Gone.

Bin in der Toskana. Radfahren. Bis nächsten Freitag!

Höchstleistung

Im Trainingsplan für diese Woche steht “Höchstleistung”. Na hoffentlich stimmt’s.

In der Toskana jedenfalls herrscht herrlichstes Radwetter:

Umweltverschmutzung

Wenn sich die belgische Umweltschutzorganisation La Coalition Nature beim Fleche Wallonne am gigantischen Fahrzeugtross der ProTour Rennen und der damit einhergehenden Umweltverschmutzung gestossen hätte würde ich das ja noch irgendwie verstehen. Aber … Wasserflaschen? Come on. Das erinnert mich irgendwie an PETAs Vorschlag, die Pet Shop Boys sollten sich in Animal Shelter Boys umbenennen.

2mm

Jeder hat so seinen Tick. Bei mir ist’s die Einstellung meiner Sitzposition. Da gibt’s immer was zu basteln und zu richten und zu probieren.

Klar ist, dass ich nach den meisten Regeln der Kunst zu hoch sitze – da ich relativ viel Bewegung im Fussgelenk habe muss ich höher sitzen als die meisten anderen, um noch eine vernünftige Öffnung des Kniegelenks zu erreichen. Der Haken an einer hohen Sitzposition ist unter anderem eine erhöhte Belastung der Achilles-Sehne.

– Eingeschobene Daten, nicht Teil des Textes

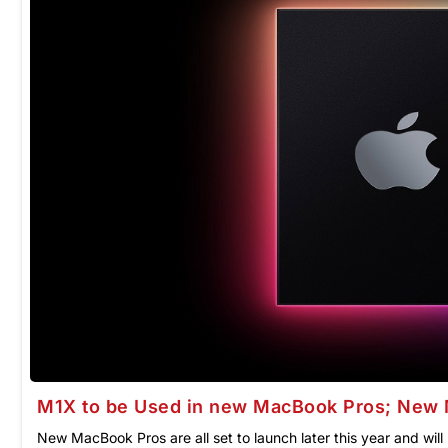
M1X to be Used in new MacBook Pros; New 
New MacBook Pros are all set to launch later this year and wi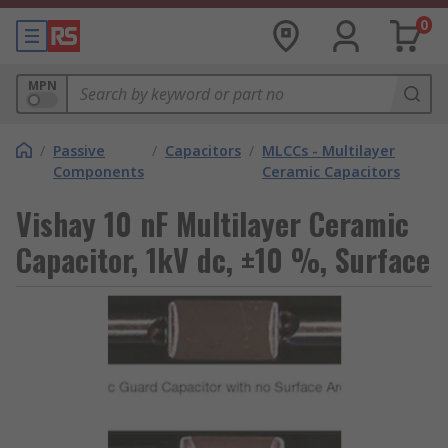
0
MPN
/
Passive
/
Capacitors
/
MLCCs - Multilayer
Components
Ceramic Capacitors
Vishay 10 nF Multilayer Ceramic
Capacitor, 1kV dc, ±10 %, Surface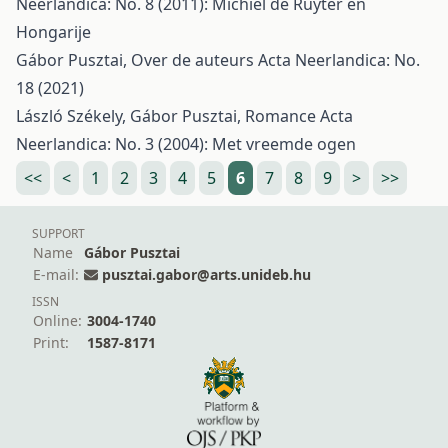
Neerlandica: No. 8 (2011): Michiel de Ruyter en
Hongarije
Gábor Pusztai,
Over de auteurs
Acta Neerlandica: No.
18 (2021)
László Székely, Gábor Pusztai,
Romance
Acta
Neerlandica: No. 3 (2004): Met vreemde ogen
<<
<
1
2
3
4
5
6
7
8
9
>
>>
SUPPORT
Name
Gábor Pusztai
E-mail:
pusztai.gabor@arts.unideb.hu
ISSN
Online:
3004-1740
Print:
1587-8171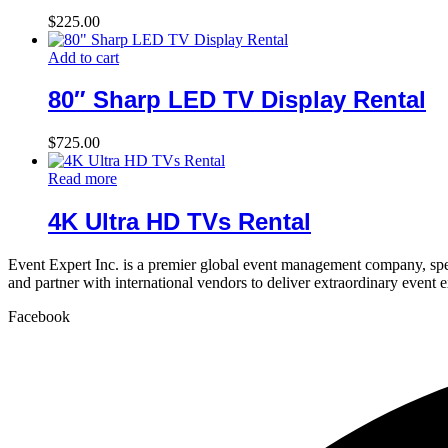
$
225.00
Add to cart
80″ Sharp LED TV Display Rental
$
725.00
Read more
4K Ultra HD TVs Rental
Event Expert Inc. is a premier global event management company, spec
and partner with international vendors to deliver extraordinary event 
Facebook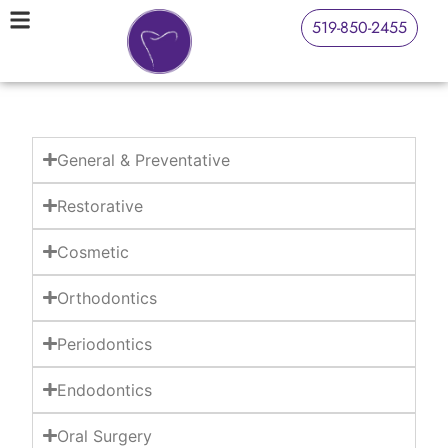
519-850-2455
General & Preventative
Restorative
Cosmetic
Orthodontics
Periodontics
Endodontics
Oral Surgery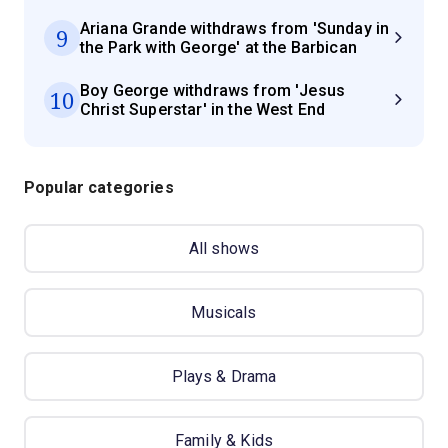
Ariana Grande withdraws from 'Sunday in
9
the Park with George' at the Barbican
Boy George withdraws from 'Jesus
10
Christ Superstar' in the West End
Popular categories
All shows
Musicals
Plays & Drama
Family & Kids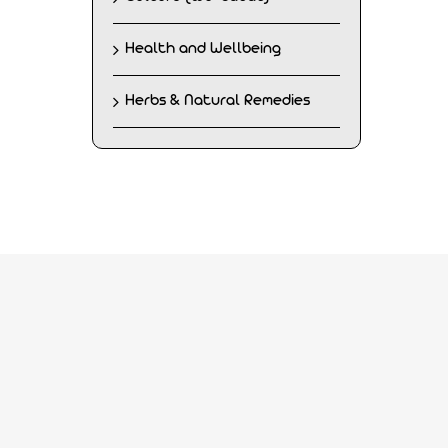
Health and Wellbeing
Herbs & Natural Remedies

Nachdem eine schon länger zurückliegende Beleidigung meiner Achilles-Sehne nun wieder aufgetaucht ist, habe ich meinen Sattel um 2mm nach unten gestellt und muss sagen: Es ist wirklich beängstigend, wie sich sogar kleinste Veränderungen der Sitzposition (in diesem Fall eine Reduktion der Sattelhöhe um 0,245%) auf das Bewegungsmuster beim Treten, die Beinstreckung, Sitzposition und Komfort auswirken. In diesem Fall war die Veränderung äusserst produktiv: Belastung von der Achilles-Sehne weg, wieder eine Spur angenehmer zu sitzen, Tritt immer noch gut.

Nur mit meinem heimlichen Ziel, die Voigt’sche Überhöhungskonstante zu erreichen schaut’s weniger gut aus. Aber der fährt eigentlich ja Kinderräder.

Jens Voigt on Flickr

Frühling

Endlich. der Frühling im Wiener Wald ist nicht mehr aufzuhalten. Tulbinger Kogel und Sofienalpe bei schönem Wetter, zum ersten mal 2010.